# Check this out.....



## juggernot (May 14, 2015)




----------



## bobberboy (May 14, 2015)

Oh, my...


----------



## Johnny (May 14, 2015)

LOL that won't even stir a 5 gallon bucket of paint,
much less, push a boat !! LOL
That's funny right there, I don't care where you are from.

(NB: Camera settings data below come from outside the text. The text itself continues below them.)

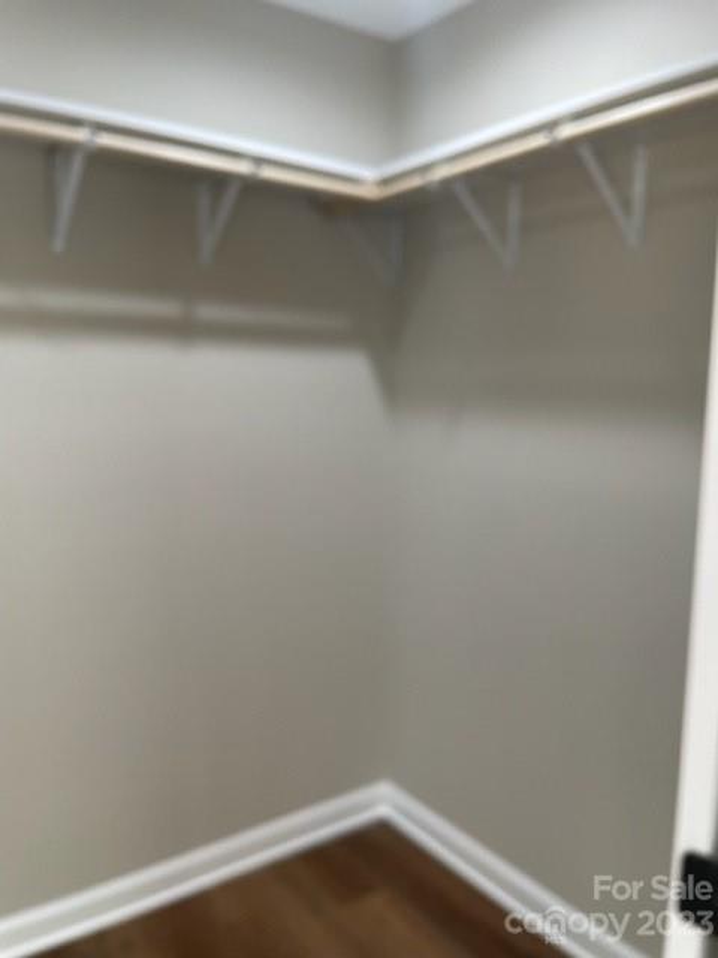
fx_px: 719
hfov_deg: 53.1
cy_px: 479
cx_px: 359
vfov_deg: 67.3
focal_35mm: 26
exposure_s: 1/60
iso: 80
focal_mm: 4.2
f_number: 1.6
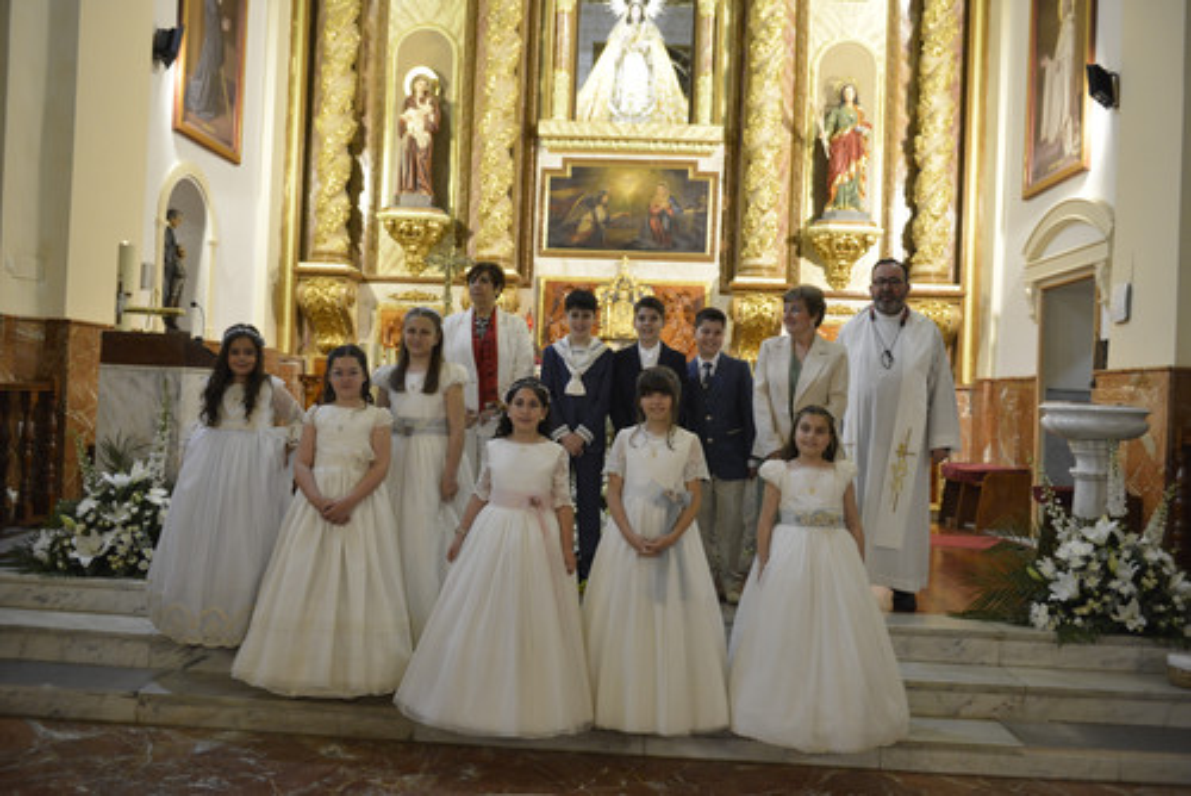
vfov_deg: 41.2
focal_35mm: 32
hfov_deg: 58.7
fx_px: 1059
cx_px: 596
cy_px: 398
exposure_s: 1/200
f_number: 3.2
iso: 2500
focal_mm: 32
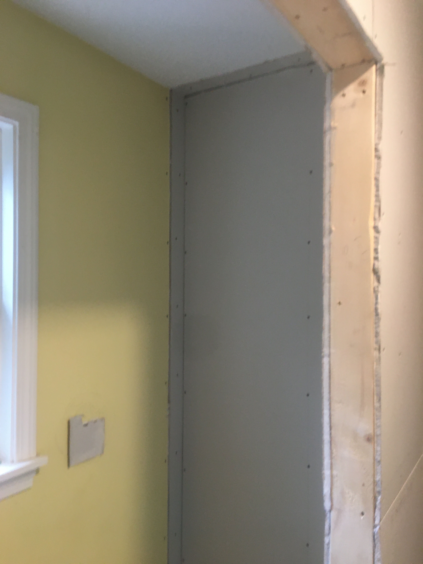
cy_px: 282
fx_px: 472
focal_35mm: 29
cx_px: 212
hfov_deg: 48.2
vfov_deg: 61.7
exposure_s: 1/30
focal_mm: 4.15
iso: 100
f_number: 2.2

but, it does show ingenuity - - - a weed eater motor would definitely work !!


Red Green would be PROUD


----------



## whitetailhntr (May 15, 2015)

Barefoot_Johnny said:


> LOL that won't even stir a 5 gallon bucket of paint,
> much less, push a boat !! LOL
> That's funny right there, I don't care where you are from.
> 
> ...



My Milwaukee drill cuts 6" holes in 24" thick ice so i bet with the right drill that would push any boat.


----------



## overboard (May 15, 2015)

Don't know if it will work, but I like that guys thinking. I find that to be ---- creative!


----------



## nlester (May 15, 2015)

Nice wall art.

It might work except for the $3.98, 90 degree gear box that is connected to the prop.


----------



## KillerJ (May 15, 2015)

Very creative. You should borrow a row boat and try it out on the water.


----------



## Insanity (May 16, 2015)

Lol thats not the first one I've seen. 
If anyone's board. Search elctric boat motors on you tube. And hold on to your hats. 
They have some of the craziest stuff you've ever seen. Plus a real electric out board motor that will move BIG boats. I forget the name of it plus it's from some other country. But that sucker is bad! Made commercially and you can get one. For a small fortune. 
I should of posted it when I seen them. #-o


----------